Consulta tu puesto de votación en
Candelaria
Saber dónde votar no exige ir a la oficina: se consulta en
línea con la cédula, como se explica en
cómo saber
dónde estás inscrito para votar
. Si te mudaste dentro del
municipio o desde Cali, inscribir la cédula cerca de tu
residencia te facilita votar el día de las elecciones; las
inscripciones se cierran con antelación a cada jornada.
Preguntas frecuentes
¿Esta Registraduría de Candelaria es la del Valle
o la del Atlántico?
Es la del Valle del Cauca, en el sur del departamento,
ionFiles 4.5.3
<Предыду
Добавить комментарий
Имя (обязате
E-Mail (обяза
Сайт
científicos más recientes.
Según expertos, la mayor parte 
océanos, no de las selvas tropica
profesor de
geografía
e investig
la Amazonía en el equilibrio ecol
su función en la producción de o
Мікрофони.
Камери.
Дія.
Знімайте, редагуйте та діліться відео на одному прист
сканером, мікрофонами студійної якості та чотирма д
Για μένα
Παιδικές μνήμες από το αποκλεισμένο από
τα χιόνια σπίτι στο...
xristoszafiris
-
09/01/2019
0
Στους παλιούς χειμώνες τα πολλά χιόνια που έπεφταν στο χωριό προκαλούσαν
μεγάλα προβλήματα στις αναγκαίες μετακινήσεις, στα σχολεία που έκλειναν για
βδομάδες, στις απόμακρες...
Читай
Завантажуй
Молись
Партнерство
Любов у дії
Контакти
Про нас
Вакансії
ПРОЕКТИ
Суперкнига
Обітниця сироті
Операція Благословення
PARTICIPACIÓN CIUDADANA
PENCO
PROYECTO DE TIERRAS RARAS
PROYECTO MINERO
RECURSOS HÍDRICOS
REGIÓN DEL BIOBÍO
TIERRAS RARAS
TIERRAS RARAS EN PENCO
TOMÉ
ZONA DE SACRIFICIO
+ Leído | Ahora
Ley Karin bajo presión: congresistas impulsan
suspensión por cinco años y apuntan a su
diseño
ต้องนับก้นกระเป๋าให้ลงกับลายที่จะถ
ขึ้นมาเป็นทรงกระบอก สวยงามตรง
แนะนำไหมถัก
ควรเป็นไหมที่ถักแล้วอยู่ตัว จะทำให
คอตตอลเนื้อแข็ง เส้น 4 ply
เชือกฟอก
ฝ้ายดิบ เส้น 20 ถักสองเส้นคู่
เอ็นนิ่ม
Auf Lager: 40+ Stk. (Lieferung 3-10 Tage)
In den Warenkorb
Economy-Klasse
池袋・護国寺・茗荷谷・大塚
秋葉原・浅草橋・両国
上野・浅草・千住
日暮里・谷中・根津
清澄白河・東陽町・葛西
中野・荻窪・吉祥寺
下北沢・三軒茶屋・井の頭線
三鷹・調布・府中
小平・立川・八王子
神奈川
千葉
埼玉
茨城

________________

◆ Instructions to follow
Give back, word for word, the lines of the records that run from the one holding "Имя (обязате" to the very last.

◆ Finished exercise
Имя (обязате
E-Mail (обяза
Сайт
científicos más recientes.
Según expertos, la mayor parte 
océanos, no de las selvas tropica
profesor de
geografía
e investig
la Amazonía en el equilibrio ecol
su función en la producción de o
Мікрофони.
Камери.
Дія.
Знімайте, редагуйте та діліться відео на одному прист
сканером, мікрофонами студійної якості та чотирма д
Για μένα
Παιδικές μνήμες από το αποκλεισμένο από
τα χιόνια σπίτι στο...
xristoszafiris
-
09/01/2019
0
Στους παλιούς χειμώνες τα πολλά χιόνια που έπεφταν στο χωριό προκαλούσαν
μεγάλα προβλήματα στις αναγκαίες μετακινήσεις, στα σχολεία που έκλειναν για
βδομάδες, στις απόμακρες...
Читай
Завантажуй
Молись
Партнерство
Любов у дії
Контакти
Про нас
Вакансії
ПРОЕКТИ
Суперкнига
Обітниця сироті
Операція Благословення
PARTICIPACIÓN CIUDADANA
PENCO
PROYECTO DE TIERRAS RARAS
PROYECTO MINERO
RECURSOS HÍDRICOS
REGIÓN DEL BIOBÍO
TIERRAS RARAS
TIERRAS RARAS EN PENCO
TOMÉ
ZONA DE SACRIFICIO
+ Leído | Ahora
Ley Karin bajo presión: congresistas impulsan
suspensión por cinco años y apuntan a su
diseño
ต้องนับก้นกระเป๋าให้ลงกับลายที่จะถ
ขึ้นมาเป็นทรงกระบอก สวยงามตรง
แนะนำไหมถัก
ควรเป็นไหมที่ถักแล้วอยู่ตัว จะทำให
คอตตอลเนื้อแข็ง เส้น 4 ply
เชือกฟอก
ฝ้ายดิบ เส้น 20 ถักสองเส้นคู่
เอ็นนิ่ม
Auf Lager: 40+ Stk. (Lieferung 3-10 Tage)
In den Warenkorb
Economy-Klasse
池袋・護国寺・茗荷谷・大塚
秋葉原・浅草橋・両国
上野・浅草・千住
日暮里・谷中・根津
清澄白河・東陽町・葛西
中野・荻窪・吉祥寺
下北沢・三軒茶屋・井の頭線
三鷹・調布・府中
小平・立川・八王子
神奈川
千葉
埼玉
茨城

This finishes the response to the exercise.